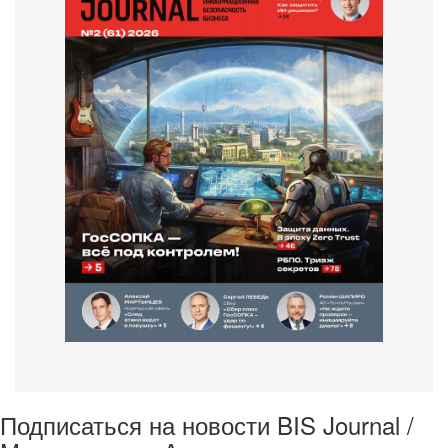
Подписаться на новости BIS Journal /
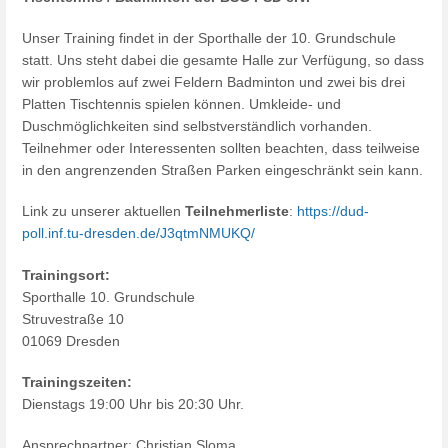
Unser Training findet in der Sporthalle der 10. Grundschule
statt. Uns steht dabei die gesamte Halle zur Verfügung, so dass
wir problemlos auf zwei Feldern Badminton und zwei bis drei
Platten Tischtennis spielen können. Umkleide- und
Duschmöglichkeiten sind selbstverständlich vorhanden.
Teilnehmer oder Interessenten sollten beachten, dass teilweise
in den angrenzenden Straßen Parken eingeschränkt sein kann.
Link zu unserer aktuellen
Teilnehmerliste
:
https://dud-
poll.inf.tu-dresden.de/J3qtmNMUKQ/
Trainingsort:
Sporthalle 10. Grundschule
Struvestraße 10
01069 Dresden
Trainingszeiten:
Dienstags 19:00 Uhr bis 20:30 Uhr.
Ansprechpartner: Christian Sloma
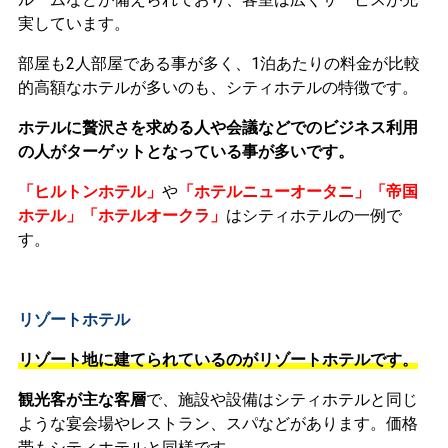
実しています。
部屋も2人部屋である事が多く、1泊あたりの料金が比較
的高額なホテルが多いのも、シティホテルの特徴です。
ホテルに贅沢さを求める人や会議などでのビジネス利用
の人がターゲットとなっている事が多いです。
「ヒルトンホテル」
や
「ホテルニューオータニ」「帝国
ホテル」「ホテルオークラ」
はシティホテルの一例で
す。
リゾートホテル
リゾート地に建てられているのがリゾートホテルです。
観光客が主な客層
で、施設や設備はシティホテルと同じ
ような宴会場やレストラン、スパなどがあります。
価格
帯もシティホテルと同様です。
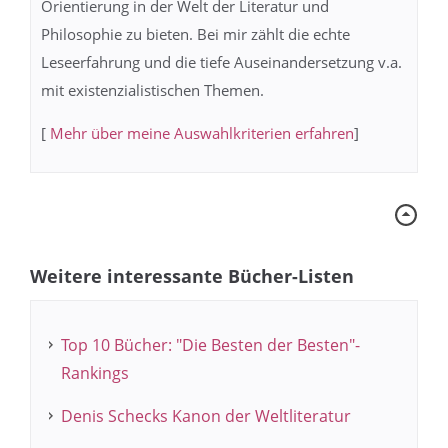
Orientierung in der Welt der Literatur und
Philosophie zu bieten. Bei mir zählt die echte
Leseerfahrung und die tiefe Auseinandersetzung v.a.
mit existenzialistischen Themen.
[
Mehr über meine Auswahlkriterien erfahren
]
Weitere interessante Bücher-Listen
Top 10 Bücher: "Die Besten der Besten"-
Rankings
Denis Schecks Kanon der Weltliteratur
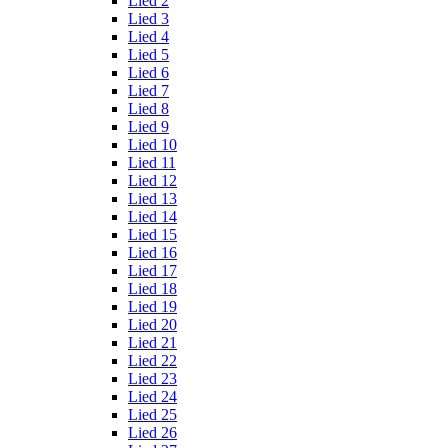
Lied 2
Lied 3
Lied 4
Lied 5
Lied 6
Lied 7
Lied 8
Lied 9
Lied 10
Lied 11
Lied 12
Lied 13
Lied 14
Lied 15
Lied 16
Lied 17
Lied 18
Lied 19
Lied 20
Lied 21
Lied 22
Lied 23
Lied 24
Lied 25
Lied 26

* * *

* _What is expected_
Reproduce the rows from the line with "Orientierung in der Welt der Literatur und" to the line with "Weitere interessante Bücher-Listen", changing "Philosophie" to "Geschichte" and keeping everything else unchanged.

* _Written response_
Orientierung in der Welt der Literatur und
Geschichte zu bieten. Bei mir zählt die echte
Leseerfahrung und die tiefe Auseinandersetzung v.a.
mit existenzialistischen Themen.
[
Mehr über meine Auswahlkriterien erfahren
]
Weitere interessante Bücher-Listen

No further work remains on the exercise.